President-elect Donald J. Trump is expected to nominate former Georgia Gov. Sonny Perdue for Secretary of the U.S. Department of Agriculture (USDA). The nomination was expected to be announced by Vice President-elect Mike Pence during a press conference with incoming White House Press Secretary Sean Spicer on Thursday morning.
Former Gov. Perdue, 70, served on President-elect Trump’s agricultural advisory committee during his presidential campaign and had long been considered the favorite to head the USDA in a Trump administration. In 2002, he became the first Republican to be elected governor in The Peach State in 130 years. He served as chief executive of the state from 2003 to 2011.
Though he must be confirmed by the Republican-controlled U.S. Senate, his nomination represents the final pick for Mr. Trump’s cabinet just before he is sworn in as president on Friday. If confirmed, he will be the first Southerner to lead the Agriculture Department in more than two decades.
While Georgia governor, Mr. Perdue handled a series of crises, including a severe drought in 2007 and a deadly U.S. salmonella outbreak that was traced back to peanut butter made in Georgia.
During the drought, he took steps to cut water usage and even led a service outside the state capitol to pray for rain. He also decided to relocate the state office that issues water permits for irrigation and other agricultural uses from Atlanta to rural south Georgia, where it would be closer to farmers.
Ron Moore, President of the American Soybean Association (ASA), told Reuters he thought Gov.

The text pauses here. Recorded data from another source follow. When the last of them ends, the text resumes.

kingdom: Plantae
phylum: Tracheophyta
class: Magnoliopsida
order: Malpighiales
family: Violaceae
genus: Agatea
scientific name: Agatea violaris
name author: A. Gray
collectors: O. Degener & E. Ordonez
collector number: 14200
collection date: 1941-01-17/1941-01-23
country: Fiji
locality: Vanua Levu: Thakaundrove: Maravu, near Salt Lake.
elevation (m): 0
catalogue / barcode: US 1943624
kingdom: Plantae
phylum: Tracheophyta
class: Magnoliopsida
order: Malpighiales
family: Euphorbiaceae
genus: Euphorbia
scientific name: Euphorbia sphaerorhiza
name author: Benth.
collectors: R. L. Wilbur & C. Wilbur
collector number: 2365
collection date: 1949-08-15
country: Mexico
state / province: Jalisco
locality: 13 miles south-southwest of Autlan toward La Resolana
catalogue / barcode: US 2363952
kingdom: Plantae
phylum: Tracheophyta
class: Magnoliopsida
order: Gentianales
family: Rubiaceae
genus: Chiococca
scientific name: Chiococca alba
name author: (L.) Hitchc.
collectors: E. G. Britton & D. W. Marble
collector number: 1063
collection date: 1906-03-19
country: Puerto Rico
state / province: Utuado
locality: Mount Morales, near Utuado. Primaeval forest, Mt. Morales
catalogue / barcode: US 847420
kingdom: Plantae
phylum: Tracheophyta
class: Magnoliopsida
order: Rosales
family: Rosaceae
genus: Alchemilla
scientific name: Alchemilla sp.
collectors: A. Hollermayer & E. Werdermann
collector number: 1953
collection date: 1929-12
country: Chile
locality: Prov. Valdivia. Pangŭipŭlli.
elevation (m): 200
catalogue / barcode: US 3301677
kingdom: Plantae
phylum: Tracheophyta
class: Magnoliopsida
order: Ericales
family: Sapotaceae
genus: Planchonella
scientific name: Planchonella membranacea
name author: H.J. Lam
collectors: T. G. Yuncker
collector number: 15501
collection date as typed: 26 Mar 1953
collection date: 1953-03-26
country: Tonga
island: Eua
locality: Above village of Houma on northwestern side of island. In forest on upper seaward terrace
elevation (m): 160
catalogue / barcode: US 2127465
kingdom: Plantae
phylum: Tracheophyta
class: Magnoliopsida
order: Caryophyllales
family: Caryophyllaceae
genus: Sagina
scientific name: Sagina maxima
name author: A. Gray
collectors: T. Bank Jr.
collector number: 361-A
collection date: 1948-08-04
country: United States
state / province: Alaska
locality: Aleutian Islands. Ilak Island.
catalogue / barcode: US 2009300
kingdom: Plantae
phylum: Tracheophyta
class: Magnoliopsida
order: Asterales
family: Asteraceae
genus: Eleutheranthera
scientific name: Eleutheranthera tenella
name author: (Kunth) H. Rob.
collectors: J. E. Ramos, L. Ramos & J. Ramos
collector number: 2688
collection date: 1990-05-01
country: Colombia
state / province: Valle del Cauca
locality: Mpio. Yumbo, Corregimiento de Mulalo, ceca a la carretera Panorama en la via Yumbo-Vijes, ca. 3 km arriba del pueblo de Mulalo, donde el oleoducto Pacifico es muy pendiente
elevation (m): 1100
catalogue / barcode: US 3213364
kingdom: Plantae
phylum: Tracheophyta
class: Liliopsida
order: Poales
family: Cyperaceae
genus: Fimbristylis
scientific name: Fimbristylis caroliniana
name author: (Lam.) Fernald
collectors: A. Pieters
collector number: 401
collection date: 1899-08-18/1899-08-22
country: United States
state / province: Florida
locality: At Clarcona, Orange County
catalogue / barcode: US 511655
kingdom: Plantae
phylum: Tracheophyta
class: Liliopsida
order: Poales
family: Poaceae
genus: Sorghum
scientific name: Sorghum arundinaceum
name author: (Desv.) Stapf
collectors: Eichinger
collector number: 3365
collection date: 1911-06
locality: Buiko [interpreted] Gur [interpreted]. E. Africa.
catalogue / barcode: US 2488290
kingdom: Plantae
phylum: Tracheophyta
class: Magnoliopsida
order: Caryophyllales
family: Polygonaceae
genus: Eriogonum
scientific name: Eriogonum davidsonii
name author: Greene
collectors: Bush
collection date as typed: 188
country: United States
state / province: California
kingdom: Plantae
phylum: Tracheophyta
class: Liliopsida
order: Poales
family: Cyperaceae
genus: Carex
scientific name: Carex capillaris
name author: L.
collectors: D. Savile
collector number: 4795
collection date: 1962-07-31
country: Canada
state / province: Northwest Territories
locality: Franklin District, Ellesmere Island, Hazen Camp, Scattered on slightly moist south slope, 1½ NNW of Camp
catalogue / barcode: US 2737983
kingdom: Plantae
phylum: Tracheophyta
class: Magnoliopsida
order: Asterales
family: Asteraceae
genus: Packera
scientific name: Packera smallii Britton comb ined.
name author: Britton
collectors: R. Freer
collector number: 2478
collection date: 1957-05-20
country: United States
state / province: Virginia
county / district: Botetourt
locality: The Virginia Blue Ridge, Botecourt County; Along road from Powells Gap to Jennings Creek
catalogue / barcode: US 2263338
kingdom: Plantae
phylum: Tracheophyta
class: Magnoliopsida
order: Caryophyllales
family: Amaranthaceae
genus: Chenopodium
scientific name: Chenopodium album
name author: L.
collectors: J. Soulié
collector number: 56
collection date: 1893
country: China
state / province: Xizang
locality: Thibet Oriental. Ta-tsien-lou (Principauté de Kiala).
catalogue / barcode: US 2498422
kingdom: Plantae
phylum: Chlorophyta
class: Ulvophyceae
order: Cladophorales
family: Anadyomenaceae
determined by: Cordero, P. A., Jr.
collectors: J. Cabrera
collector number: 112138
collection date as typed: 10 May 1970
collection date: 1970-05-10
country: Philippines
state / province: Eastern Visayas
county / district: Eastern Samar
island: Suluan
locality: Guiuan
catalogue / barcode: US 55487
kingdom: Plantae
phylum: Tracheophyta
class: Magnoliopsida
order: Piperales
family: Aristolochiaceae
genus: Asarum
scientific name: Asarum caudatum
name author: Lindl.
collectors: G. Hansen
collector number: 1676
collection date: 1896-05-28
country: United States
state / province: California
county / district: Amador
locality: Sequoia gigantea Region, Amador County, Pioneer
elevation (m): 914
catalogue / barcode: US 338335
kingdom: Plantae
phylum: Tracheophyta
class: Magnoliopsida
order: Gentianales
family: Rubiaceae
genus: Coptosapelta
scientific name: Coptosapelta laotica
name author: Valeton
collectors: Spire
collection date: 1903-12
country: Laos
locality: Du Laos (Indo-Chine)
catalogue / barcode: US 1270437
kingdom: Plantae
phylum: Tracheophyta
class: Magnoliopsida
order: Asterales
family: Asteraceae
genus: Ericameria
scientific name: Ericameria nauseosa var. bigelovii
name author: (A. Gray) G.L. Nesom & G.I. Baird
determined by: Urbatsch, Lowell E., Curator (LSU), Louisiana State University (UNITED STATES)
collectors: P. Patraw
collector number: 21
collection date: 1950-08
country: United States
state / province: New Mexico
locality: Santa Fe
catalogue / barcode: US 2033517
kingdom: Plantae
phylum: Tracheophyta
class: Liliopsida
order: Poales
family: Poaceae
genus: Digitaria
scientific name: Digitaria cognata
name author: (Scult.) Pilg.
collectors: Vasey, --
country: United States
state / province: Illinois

Perdue, the cousin of Sen. David Perdue, R-Ga., would be a staunch supporter of agriculture exports.
“I think he will be very much in favor of trade,” Mr. Moore said. The ASA, with 15 other farm groups, this month urged the incoming administration to “protect and enhance” agricultural trade and its impact on the rural economy.
Zippy Duvall, President of the American Farm Bureau, also praised Gov. Perdue in a statement.
“The nomination of former Georgia Governor Sonny Perdue for Secretary of Agriculture is welcome news to the nation’s farmers and ranchers,” Mr. Duvall said. “Gov. Perdue will provide the strong voice that agriculture needs in the new administration. He is an outstanding nominee.”
However, leftwing environmental groups unsurprisingly objected to the nomination.
“Farmers need a champion in the USDA who will fight for conservation programs to help farmers be more resilient in the face of extreme weather, not pray for rain,” Kari Hamerschlag, the deputy director of food and technology at Friends of the Earth, said in a statement.
But Mr. Duvall, who has known Gov. Perdue for years, vehemently disagreed.
“The American Farm Bureau looks forward to continuing our work with USDA under Gov. Perdue’s leadership. When farmers and ranchers are free to access cutting-edge technologies, reach new markets and make decisions that protect their businesses and resources, we all are better off.”